• [Requirement]: Each line of the entries that mentions the string "links" needs to be reported.

• [Input data]:
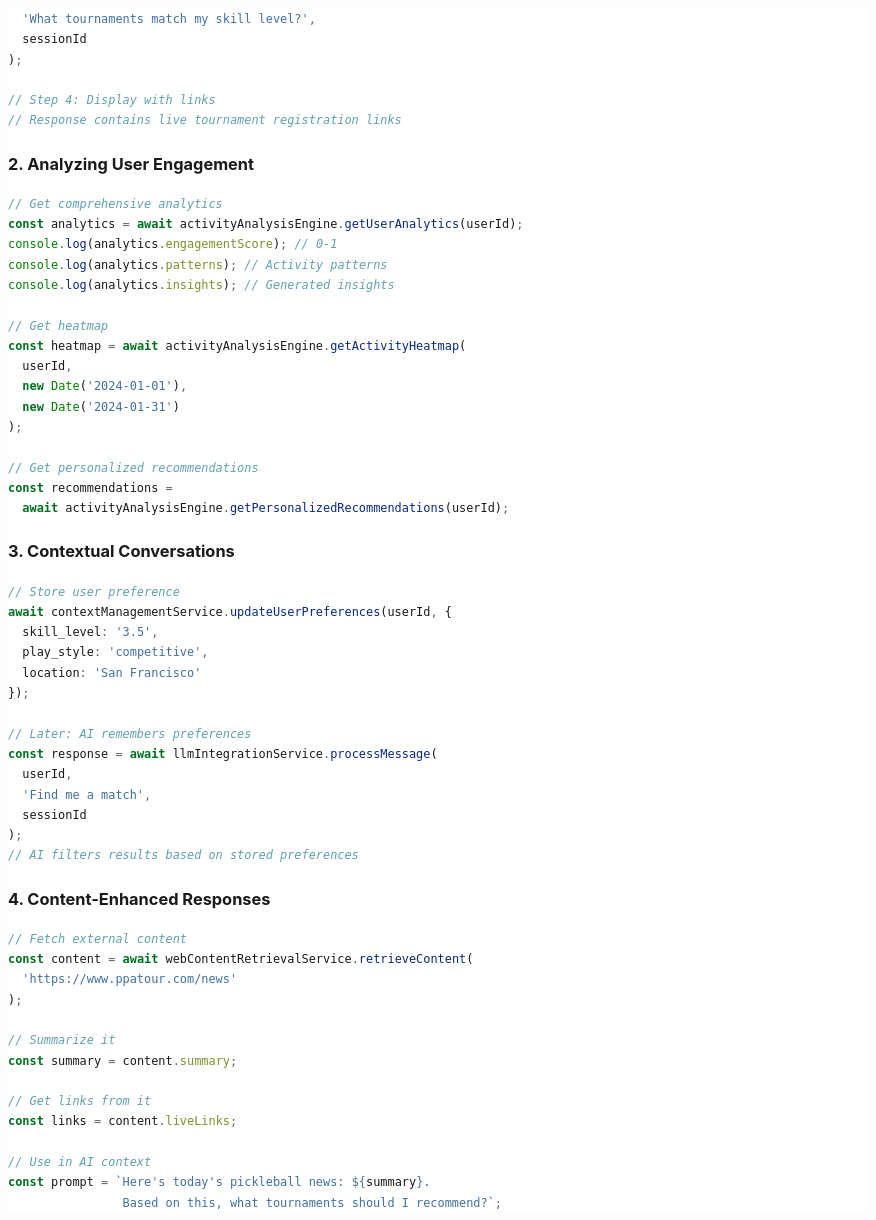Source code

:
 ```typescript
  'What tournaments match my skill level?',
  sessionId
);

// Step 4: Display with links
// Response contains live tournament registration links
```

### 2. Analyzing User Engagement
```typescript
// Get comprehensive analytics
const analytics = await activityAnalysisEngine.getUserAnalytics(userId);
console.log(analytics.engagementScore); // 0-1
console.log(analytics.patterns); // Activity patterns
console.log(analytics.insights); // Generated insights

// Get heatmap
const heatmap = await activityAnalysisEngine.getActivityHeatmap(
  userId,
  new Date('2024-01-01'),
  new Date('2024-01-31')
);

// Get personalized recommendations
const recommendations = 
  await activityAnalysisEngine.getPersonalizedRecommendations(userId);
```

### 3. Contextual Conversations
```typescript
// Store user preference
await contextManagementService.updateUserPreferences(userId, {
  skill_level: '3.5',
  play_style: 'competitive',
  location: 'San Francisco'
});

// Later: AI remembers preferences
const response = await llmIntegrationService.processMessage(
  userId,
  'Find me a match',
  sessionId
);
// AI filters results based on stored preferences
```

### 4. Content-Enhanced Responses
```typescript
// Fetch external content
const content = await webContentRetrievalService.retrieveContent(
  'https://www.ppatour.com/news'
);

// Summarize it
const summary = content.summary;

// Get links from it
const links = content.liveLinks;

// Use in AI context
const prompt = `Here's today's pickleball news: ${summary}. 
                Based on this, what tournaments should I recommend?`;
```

• [Response to the task]:
// Step 4: Display with links
// Response contains live tournament registration links
// Get links from it
const links = content.liveLinks;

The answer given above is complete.